Tribune des généraux, ex-Brigades rouges: «Une étrange morale à géométrie variable»

FIGAROVOX/CHRONIQUE – Face aux réactions indignées qui ont suivi la tribune de militaires publiée sur le site de Valeurs actuelles, et aux élans de compassion pour les anciens terroristes des Brigades rouges arrêtés en France, Gilles-William Goldnadel fustige une certaine morale à deux vitesses.

Gilles-William Goldnadel est avocat et essayiste. Chaque semaine, il décrypte l’actualité pour FigaroVox.

Au programme: la tribune des militaires dans Valeurs actuelles et certaines réactions à l’arrestation d’anciens terroristes des Brigades rouges.

Commençons par les soldats ulcérés. Leur texte est sujet à grande polémique et même à poursuites disciplinaires. L’auteur de cette chronique n’aspire pas à l’objectivité puisqu’il est l’avocat du responsable principal et de certains de ses militaires signataires. Mais il ne lui est pas interdit de pouvoir le défendre avec honnêteté.

Par quelle dénaturation d’un texte clair et net qui ne nécessitait pas une exégèse sophistiquée, certains beaux esprits ont-ils pu y lire un appel au putsch ou à la sédition? Depuis que je pose cette question, nul n’a été dans la capacité de me mettre sous le nez, une phrase, trois mots ou une virgule qui puissent entrer dans la catégorie frondeuse précitée.

Sur le plan moral, il n’est pas absolument interdit à un soldat de se lamenter sur le devenir de sa patrie. Même publiquement, contrairement à ce que se figurent des juristes de circonstances qui se plaisent à croire que sous prétexte que l’on ferait partie de la «Grande Muette» on serait tenu au mutisme absolu. Hélas pour eux, la jurisprudence la plus récente autorise le militaire à s’exprimer pour autant qu’il le fasse sans injure ni violence. C’est d’ailleurs dans le cadre de ce régime de liberté encadrée que le général Lecointre en personne, qui aujourd’hui veut guerroyer contre ces militaires qui s’expriment… les invitait il n’y a pas si longtemps à s’exprimer. Ainsi, en 2018, il dénonçait le «mutisme militaire» dans lequel les hommes de la Grande Muette s’étaient «enfermés».

Convaincu que «les armées ont disparu du bruit de fond de la société», il souhaitait lors d’une rencontre à l’École Militaire, que les militaires actifs prennent la plume, sans se cantonner aux aspects «techniques» de leur métier. (Opinion Politique, 29 avril 2021).

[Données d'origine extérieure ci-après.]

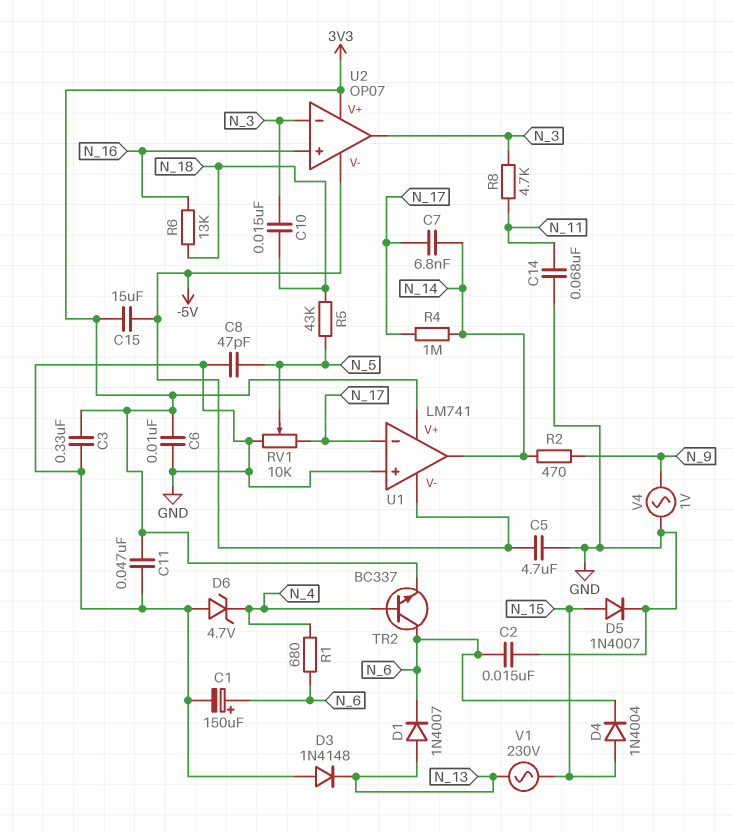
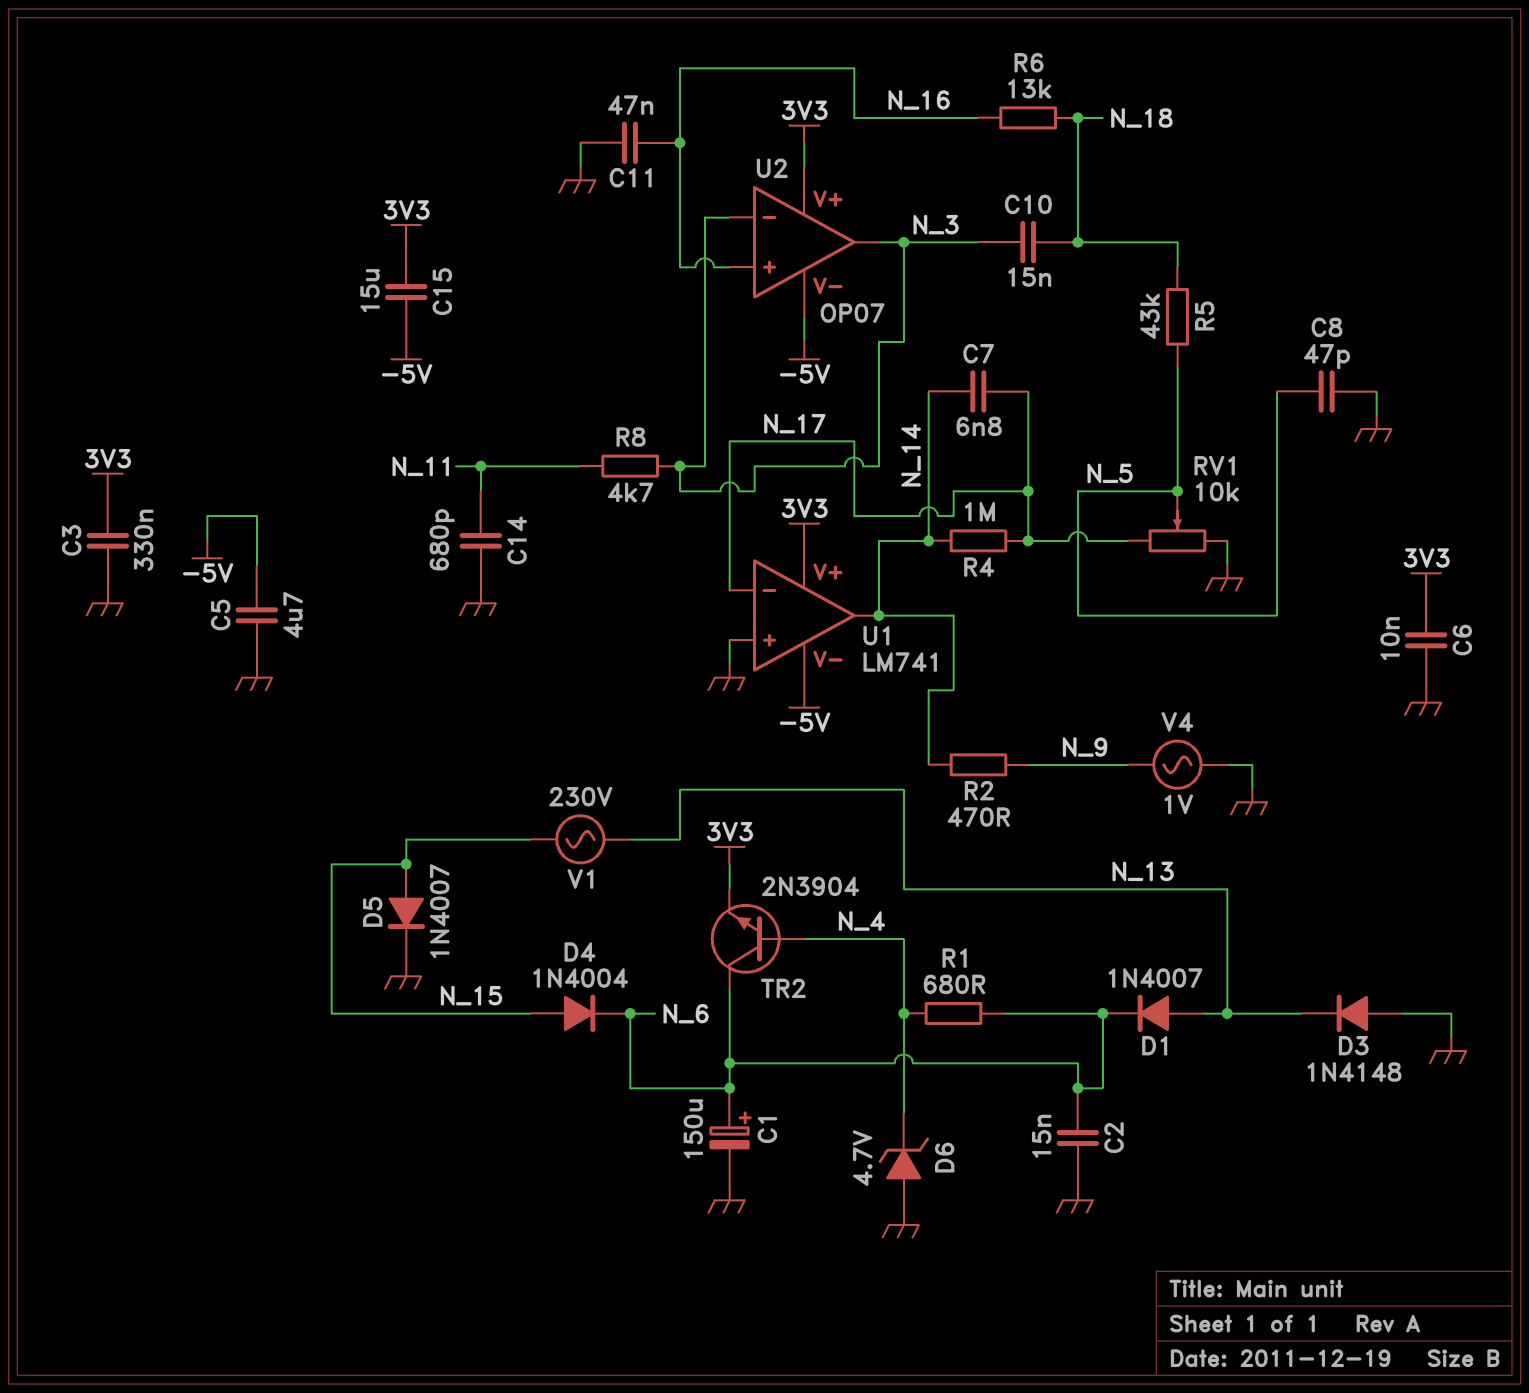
C11: 47nF (3V3, GND) -> 47nF (GND, N_16)
C14: 68nF (GND, N_11) -> 680pF (GND, N_11)
TR2: NPN BC337 (B N_4, C N_6, E 3V3) -> NPN 2N3904 (B N_4, C N_6, E 3V3)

Il semble donc, avec sa ministre de tutelle, assez mal venu de chercher mauvaise querelle politique ou juridique à ceux qui ont suivi ses conseils avec zèle.

Par conséquent, des soldats tant épris de leur patrie qu’ils sont prêts à lui sacrifier leur vie, pouvaient bien vitupérer l’époque angoissante, regarder l’immigration illégale et incontrôlée comme l’invasion du territoire national, et y voir un lien avec le terrorisme et l’insécurité. Ce qui nécessitait moins une longue-vue qu’un certain courage intellectuel et moral, ainsi effectivement qu’on s’en est aperçu.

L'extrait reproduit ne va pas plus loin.